__Text passage__
[Start of Attachment]

Friday, April 27, 2007

Out There on my leash!

Since it is getting nice outside again, my Person decided to take me out into the great jungle Out There on my leash this week! I was very excited. We live in the air in our building, and whenever my Person opens the door to go to the front door, I always come down the stairs with her because I am a very intrepid explorer. But when it was cold outside she would never let me go outside of the door. BUT THIS WEEK SHE FINALLY DID! I explored many things.
This is me sitting under this very big metal thing. It had gas, as you can see by the gas can in the back, but it was not the same smelly kind of gas that my sister Sophie has. I spent a LOT of time sniffing the big metal thing's blanket, because it smelled a lot like MEATS!!! And I REALLY like meats. I tried to lick the blanket a few times too, but my Person said "Kismet, that is gross" and made me move on to other things. She told me that the big metal thing is used for cooking meats and that is why it smelled like them. My Person does not eat meats, so it is really a miracle that I even remember what they smell like.

Since my Person would not let me lick the metal thing's blanket, I instead decided to eat some grass. I LOVE GRASS! I also looked around for some sellree, but I did not find any. I guess we do not grow our own sellree. But the grass was still VERY delishus.

The jungle is set up for a man cat, I think, because the grass is just tall enough that I can sit my booty on this big chair to eat it. It was a little difficult to get the eating stance right, though. I had to spread my very big back feets out to brace myself, and put most my man cat weight on my very big FRONT feets. It worked PERFECTLY once I figured it out, though! Here is a picture of my very big back feets in the right position. And also of my booty.
Being out in the jungle makes me feel like a WILD CAT! If you a young cat and scare easily you might not want to look at the next two pictures, because I do not want you to be spooked by my WILD CATNESS!
Although, if you have never been to the jungle, you might not even be able to find me in these pictures at all.

There are many things in the jungle that will distract you, and also some that will sneak up on you. That is why you have to be alert at all times. Notice how I am in the middle of my snack, but have made sure to stop eating when I hear DANGER approaching!

[End of Attachment]

Entries pulled from a collection:
[Start of Attachment]

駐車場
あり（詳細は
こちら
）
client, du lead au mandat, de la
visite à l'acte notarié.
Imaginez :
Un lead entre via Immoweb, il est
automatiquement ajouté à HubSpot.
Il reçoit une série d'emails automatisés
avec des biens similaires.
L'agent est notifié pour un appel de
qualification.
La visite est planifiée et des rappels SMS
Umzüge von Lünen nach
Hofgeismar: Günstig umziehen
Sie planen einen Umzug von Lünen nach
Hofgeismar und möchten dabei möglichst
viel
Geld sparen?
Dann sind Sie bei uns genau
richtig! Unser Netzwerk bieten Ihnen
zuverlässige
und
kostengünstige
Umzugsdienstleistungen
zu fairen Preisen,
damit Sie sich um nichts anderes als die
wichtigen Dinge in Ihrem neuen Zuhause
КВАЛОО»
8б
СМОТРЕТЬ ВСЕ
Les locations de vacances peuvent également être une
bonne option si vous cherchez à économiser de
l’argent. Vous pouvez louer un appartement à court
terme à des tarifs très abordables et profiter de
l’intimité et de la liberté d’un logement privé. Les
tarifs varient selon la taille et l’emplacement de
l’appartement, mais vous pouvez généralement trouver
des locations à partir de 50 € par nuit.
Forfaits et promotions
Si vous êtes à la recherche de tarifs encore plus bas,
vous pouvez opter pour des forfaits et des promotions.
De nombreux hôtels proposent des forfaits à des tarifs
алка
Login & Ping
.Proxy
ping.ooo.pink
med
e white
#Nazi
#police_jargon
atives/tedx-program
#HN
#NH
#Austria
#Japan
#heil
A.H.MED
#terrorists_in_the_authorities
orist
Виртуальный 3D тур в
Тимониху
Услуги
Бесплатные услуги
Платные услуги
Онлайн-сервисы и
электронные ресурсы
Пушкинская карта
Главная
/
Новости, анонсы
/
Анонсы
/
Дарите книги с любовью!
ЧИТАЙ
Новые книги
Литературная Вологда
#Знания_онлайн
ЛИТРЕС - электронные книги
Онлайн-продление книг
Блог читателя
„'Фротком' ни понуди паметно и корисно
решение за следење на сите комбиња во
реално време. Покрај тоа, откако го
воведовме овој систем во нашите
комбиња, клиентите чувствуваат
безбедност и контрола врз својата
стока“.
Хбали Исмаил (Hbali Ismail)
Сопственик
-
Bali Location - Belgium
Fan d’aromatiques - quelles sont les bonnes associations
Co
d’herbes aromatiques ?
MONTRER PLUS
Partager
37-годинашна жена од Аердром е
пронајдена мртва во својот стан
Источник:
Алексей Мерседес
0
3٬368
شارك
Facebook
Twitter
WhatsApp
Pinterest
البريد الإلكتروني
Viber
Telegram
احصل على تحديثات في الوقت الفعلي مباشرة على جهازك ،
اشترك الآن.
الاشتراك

[End of Attachment]

__Exercises to complete__
a - In the cat's blog post, what does the Person say the big metal thing is used for?
b - Edit the rows starting at the first row and ending at the line containing "Forfaits et promotions", both included, by changing "HubSpot" to "Salesforce". Give back only those lines, with nothing else changed.
The cat's blog post and the rows have nothing to do with each other.

__Exercise responses__
a - Cooking meats.

b -
駐車場
あり（詳細は
こちら
）
client, du lead au mandat, de la
visite à l'acte notarié.
Imaginez :
Un lead entre via Immoweb, il est
automatiquement ajouté à Salesforce.
Il reçoit une série d'emails automatisés
avec des biens similaires.
L'agent est notifié pour un appel de
qualification.
La visite est planifiée et des rappels SMS
Umzüge von Lünen nach
Hofgeismar: Günstig umziehen
Sie planen einen Umzug von Lünen nach
Hofgeismar und möchten dabei möglichst
viel
Geld sparen?
Dann sind Sie bei uns genau
richtig! Unser Netzwerk bieten Ihnen
zuverlässige
und
kostengünstige
Umzugsdienstleistungen
zu fairen Preisen,
damit Sie sich um nichts anderes als die
wichtigen Dinge in Ihrem neuen Zuhause
КВАЛОО»
8б
СМОТРЕТЬ ВСЕ
Les locations de vacances peuvent également être une
bonne option si vous cherchez à économiser de
l’argent. Vous pouvez louer un appartement à court
terme à des tarifs très abordables et profiter de
l’intimité et de la liberté d’un logement privé. Les
tarifs varient selon la taille et l’emplacement de
l’appartement, mais vous pouvez généralement trouver
des locations à partir de 50 € par nuit.
Forfaits et promotions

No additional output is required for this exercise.